Whether a Keurig, Nespresso, Ninja or other exotic coffee maker fit for a barista, no doubt, your cup of coffee will be the way you like it. Yet remarkably, notwithstanding our reliance on fancy machinery to craft the perfect cup of coffee, even the best of coffee aficionados who are Sabbath observant have found a way each Saturday to enjoy a great cup of coffee on Shabbat morning without having to rely on a high-tech brewing system.

In order to enjoy Shabbat fully and maintain the proper sanctity of the day, the Mishna in seventh chapter of Tractate Shabbat enumerates the 39 creative actions known as the 39 M’lachot. These 39 creative physical acts were utilized to build the Mishkan, the Tabernacle that accompanied the Jewish nation in the wilderness after leaving Egypt, that we must avoid on Shabbat. One of these creative labors is cooking.

While using a favorite coffee maker is not permitted on Shabbat, as we avoid turning on electrical appliances, it is still possible to prepare a delicious cup of instant coffee without the “grind” of a fancy machine and avoid transgressing the prohibition of cooking on Shabbat.
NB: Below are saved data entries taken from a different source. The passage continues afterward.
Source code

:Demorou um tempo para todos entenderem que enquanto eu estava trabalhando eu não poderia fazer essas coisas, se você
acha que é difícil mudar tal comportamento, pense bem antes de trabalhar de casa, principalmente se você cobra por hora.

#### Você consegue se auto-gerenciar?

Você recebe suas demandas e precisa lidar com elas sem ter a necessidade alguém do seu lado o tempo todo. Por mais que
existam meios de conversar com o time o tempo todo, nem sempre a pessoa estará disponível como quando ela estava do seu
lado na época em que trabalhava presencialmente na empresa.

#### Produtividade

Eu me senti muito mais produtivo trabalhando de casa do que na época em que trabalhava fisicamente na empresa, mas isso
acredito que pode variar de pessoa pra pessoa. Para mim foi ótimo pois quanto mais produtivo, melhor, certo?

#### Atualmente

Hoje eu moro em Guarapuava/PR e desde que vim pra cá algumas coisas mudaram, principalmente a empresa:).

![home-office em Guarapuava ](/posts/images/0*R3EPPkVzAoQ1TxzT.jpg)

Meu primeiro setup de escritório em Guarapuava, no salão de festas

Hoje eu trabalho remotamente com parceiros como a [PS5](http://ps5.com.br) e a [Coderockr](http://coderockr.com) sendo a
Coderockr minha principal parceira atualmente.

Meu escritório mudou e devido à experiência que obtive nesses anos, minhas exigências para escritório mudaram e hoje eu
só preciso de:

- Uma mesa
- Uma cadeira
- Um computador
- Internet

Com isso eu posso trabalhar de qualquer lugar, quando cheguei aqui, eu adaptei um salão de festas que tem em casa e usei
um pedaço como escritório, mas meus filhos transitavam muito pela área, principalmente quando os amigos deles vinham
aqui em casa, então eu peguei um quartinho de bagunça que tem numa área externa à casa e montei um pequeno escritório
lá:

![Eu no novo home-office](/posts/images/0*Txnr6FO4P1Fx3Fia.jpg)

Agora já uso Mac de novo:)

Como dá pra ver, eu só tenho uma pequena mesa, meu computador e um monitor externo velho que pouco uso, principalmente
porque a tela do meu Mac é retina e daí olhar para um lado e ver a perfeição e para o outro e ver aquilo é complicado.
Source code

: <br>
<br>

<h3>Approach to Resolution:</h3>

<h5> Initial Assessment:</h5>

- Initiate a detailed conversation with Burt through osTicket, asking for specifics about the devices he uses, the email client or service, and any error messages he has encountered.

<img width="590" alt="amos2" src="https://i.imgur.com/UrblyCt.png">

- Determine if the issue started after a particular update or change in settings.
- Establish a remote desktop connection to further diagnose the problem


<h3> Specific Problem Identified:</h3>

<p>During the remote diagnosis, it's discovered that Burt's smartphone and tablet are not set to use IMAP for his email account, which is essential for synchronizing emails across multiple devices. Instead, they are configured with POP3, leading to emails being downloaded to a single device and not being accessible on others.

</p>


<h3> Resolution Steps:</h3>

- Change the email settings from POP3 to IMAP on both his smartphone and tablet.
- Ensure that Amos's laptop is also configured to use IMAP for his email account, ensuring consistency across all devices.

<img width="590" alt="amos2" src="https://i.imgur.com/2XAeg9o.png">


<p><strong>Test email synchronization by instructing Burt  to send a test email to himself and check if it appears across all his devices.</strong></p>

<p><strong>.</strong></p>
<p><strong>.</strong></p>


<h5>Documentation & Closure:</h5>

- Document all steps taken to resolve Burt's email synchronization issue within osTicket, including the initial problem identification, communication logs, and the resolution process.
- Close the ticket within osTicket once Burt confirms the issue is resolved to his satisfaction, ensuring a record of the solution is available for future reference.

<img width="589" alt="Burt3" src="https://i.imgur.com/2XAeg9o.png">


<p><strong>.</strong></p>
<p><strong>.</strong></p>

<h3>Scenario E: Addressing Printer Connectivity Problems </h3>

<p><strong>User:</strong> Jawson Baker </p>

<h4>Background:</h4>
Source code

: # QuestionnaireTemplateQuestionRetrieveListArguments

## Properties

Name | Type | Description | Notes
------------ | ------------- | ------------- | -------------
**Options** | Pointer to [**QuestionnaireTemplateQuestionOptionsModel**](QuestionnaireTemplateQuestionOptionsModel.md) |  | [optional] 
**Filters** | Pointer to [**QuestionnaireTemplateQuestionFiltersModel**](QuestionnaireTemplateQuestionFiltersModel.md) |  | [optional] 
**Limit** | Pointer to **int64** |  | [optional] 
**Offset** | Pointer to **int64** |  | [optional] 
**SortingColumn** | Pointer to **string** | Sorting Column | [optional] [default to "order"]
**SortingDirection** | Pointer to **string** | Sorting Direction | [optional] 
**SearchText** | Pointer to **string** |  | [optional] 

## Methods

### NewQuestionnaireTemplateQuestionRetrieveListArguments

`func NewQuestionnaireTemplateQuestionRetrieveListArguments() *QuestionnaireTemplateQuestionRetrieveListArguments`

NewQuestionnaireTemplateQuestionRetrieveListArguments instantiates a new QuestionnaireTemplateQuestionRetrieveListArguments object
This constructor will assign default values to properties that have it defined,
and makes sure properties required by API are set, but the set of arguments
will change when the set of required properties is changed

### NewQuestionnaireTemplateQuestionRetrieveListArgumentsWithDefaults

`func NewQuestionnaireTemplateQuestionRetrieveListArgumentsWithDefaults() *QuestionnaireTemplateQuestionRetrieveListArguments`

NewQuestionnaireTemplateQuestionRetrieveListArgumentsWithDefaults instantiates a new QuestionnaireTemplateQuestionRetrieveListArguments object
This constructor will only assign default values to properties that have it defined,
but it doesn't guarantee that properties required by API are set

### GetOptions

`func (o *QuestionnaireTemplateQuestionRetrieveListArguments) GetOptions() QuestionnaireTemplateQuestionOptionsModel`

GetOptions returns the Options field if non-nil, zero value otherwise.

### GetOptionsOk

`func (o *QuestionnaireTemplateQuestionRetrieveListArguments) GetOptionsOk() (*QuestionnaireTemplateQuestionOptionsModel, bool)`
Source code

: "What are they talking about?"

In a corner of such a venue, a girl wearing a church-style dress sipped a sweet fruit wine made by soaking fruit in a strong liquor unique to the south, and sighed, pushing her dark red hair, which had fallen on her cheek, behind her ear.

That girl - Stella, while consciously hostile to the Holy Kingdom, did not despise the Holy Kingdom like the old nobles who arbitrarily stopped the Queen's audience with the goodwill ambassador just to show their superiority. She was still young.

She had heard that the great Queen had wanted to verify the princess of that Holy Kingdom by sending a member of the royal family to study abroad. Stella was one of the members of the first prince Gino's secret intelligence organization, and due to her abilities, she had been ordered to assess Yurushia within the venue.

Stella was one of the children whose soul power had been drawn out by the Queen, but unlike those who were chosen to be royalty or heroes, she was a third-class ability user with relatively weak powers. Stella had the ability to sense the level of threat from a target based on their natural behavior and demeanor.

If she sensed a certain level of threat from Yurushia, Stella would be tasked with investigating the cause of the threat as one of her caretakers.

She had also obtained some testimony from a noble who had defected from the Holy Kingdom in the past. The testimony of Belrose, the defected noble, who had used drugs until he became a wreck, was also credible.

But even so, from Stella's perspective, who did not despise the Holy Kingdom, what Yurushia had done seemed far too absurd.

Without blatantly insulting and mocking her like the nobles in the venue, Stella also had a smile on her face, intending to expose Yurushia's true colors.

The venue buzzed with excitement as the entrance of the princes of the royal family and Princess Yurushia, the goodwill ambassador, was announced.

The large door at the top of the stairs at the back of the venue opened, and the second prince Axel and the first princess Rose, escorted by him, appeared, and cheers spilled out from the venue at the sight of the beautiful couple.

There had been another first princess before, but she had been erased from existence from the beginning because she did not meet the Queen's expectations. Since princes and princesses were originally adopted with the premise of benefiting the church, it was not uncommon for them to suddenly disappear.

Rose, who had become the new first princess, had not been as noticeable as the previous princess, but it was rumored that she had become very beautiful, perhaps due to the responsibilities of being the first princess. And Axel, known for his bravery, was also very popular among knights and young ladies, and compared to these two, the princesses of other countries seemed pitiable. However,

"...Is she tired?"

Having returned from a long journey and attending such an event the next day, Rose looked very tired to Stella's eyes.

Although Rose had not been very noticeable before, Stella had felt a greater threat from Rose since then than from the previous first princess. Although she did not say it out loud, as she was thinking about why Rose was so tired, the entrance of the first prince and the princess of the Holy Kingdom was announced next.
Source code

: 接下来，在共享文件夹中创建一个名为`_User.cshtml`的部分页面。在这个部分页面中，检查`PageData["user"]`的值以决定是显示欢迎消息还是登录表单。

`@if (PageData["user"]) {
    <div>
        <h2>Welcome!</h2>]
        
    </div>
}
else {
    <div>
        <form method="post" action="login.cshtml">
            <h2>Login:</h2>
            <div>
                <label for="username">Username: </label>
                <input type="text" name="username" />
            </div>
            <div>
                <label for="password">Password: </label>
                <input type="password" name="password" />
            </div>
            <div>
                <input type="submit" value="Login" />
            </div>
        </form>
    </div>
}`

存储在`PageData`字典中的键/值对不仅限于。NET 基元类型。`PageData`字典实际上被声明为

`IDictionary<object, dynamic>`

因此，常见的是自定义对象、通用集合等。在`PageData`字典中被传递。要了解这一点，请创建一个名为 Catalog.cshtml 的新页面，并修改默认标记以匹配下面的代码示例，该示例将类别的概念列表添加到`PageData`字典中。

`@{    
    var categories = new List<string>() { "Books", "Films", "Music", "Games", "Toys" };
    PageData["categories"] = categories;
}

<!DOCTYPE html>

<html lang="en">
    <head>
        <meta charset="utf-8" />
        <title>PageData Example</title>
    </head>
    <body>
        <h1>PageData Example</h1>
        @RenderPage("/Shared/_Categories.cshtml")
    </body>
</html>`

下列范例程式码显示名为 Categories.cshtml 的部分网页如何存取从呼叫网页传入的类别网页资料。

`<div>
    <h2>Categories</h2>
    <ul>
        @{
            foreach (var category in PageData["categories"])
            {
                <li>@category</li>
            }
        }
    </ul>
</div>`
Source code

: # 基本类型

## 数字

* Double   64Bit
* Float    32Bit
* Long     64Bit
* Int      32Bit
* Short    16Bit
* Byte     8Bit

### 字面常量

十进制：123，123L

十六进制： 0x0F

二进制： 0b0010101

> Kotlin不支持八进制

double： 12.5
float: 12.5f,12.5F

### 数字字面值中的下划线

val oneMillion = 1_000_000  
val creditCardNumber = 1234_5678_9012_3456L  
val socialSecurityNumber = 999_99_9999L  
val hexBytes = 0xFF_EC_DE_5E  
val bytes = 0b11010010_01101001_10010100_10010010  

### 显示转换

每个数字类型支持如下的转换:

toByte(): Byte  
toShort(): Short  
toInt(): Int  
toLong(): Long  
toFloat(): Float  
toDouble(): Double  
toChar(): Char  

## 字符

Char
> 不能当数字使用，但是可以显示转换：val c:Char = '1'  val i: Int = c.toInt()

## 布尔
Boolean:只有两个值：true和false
Simply boil water in an electric urn before Shabbat that will remain plugged in and on for all Shabbat, so the water will be hot when you are ready for your coffee on Shabbat. In Halachic terminology, the urn plugged into an outlet is equivalent to a kli rishon, a first vessel, suggesting that it is as if the water in the urn is boiling on a fire. Now pour hot water from the urn into a second cup (kli sheini-the second vessel) and add powdered instant coffee. There are those who follow a more stringent view and pour the water from the second cup into a third cup (kli shlishi) and then add the powdered instant coffee.